Ryan Coogler Extends His Epic Universe With Remarkable “Black Panther: Wakanda Forever”

Black Panther: Wakanda Forever. © 2022 MARVEL.

Life’s rich pageant unfurls in Afrofuturistic splendor as gifted director/co-writer Ryan Coogler showcases a mythological superhero swashbuckler that towers over recent installments in the Marvel Cinematic Universe. Black Panther: Wakanda Forever (A-) accomplishes three simultaneous goals: honoring the legacy of the late Chadwick Boseman and his character as the denizens of the fictional Wakanda grieve the loss of a hero and protector, setting up an absorbing new conflict between nations and sharpening some critical characters on the precipice of critical leadership. Angela Bassett, Letitia Wright and Lupita Nyong’o lend grace and gravitas as the women delivering emotional and intellectual superpowers to hold their kingdom together. The introduction of a new threat in the form of an underwater world called Talokan led by charismatic mer-man Namor, played brilliantly by Tenoch Huerta, advances the plotting and political intrigue. Although a little bloated in run time, Coogler’s sequel properly nourishes its characters and dazzles with wondrous world building. The below-the-line crafts are flawless, with Ruth Carter’s gorgeously ornate costumes again a standout. In many ways the film is an improvement on its predecessor with motivated action and stunts and weighty consequences. It is an epic worthy of the Marvel monicker.

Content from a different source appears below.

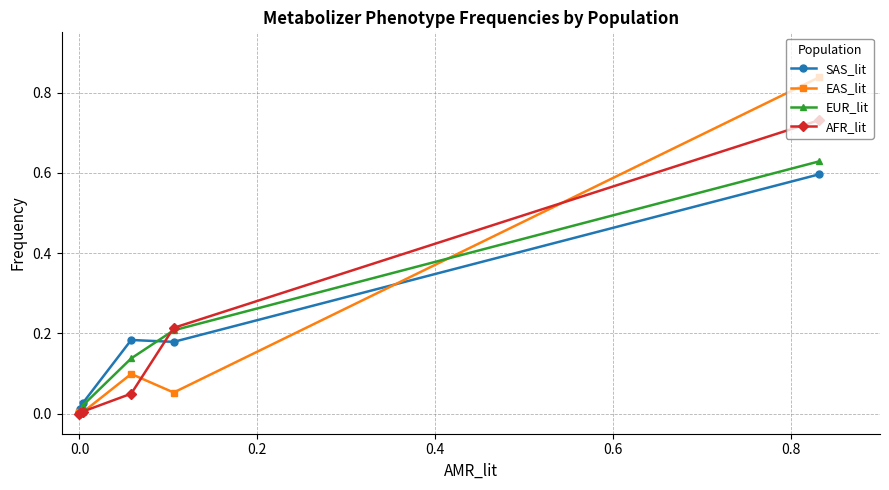

How many data points in AFR_lit are above 0?

5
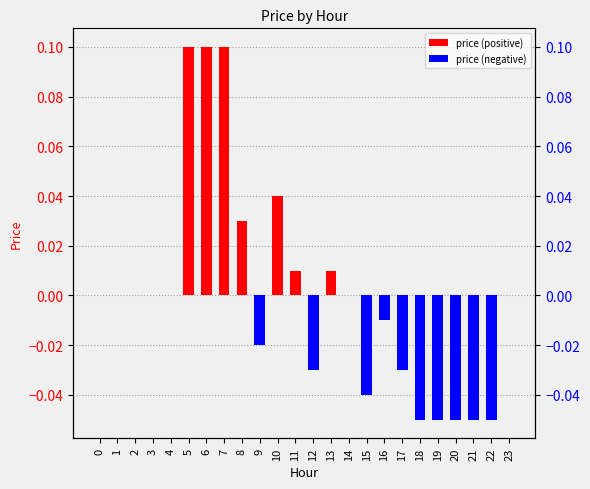

List the labels in order of price (negative) value, largest first.

0, 1, 2, 3, 4, 5, 6, 7, 8, 10, 11, 13, 14, 23, 16, 9, 12, 17, 15, 18, 19, 20, 21, 22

“Thor: Love and Thunder” Caught in Magnetic Force Between Competing Comedy and Action Themes

Now in theatres from Marvel Studios.

Director Taika Waititi’s building blocks for his latest Marvel entry include three parts Airplane! style quips and playful pratfalls, three parts romantic comedy and four parts solemn action. It’s a wonder Thor: Love and Thunder (B-) works as well as it does in spurts even though it doesn’t really hang together in a cohesive way. Chris Hemsworth is amusing and swashbuckling as the central hero, although there’s never any real action stakes as he and colleagues march through perfunctory episodes. This installment is largely about the god of thunder regaining his emotional mojo. Natalie Portman returns as a love interest with new powers and an occasionally resonant backstory; she’s good enough to warrant a bit more. As new villain Gorr The God Butcher, Christian Bale is acting in a whole different universe, menacing and maniacal under macabre prosthetics. There’s also an amusing series of sequences involving a convention of deities. The film is often a clever lark, largely inconsequential and a missed opportunity for even more fearless and frolicking fun. This one doesn’t throw down the gauntlet with quite the precision or focus necessary.

A Murky Marvel Turkey: “Doctor Strange in the Multiverse of Madness”

Now playing in theatres.

The logline for Marvel’s latest film probably wasn’t “Watch vast numbers of various versions of an underwritten sorcerer character move through time and space to stop a fellow spell caster from doing infinitely uninteresting things,” but if that were the pitch, the filmmakers nailed it. Alas Sam Raimi’s Doctor Strange in the Multiverse of Madness (D+) feels like a contractual dirge in every way, from Benedict Cumberbatch’s lifeless lead performance to uninspired sidekicks to a convoluted plot and antagonist. The moribund blend of studio superhero franchise and bursts of horror elements is uneasy and does neither genre much service. The visual effects are pedestrian; in fact it may be one of the least aesthetically pleasing films in the film series. Little is done with some minor cameos which could have spiced up the mix. The lead character simply goes through the motions, ties up some loose ends from the WandaVision TV series and embarks on a few chases with jump scares. Even with all the possibilities of sly magic and universe hopping, it’s a creative low point for a series generally more inspired than this.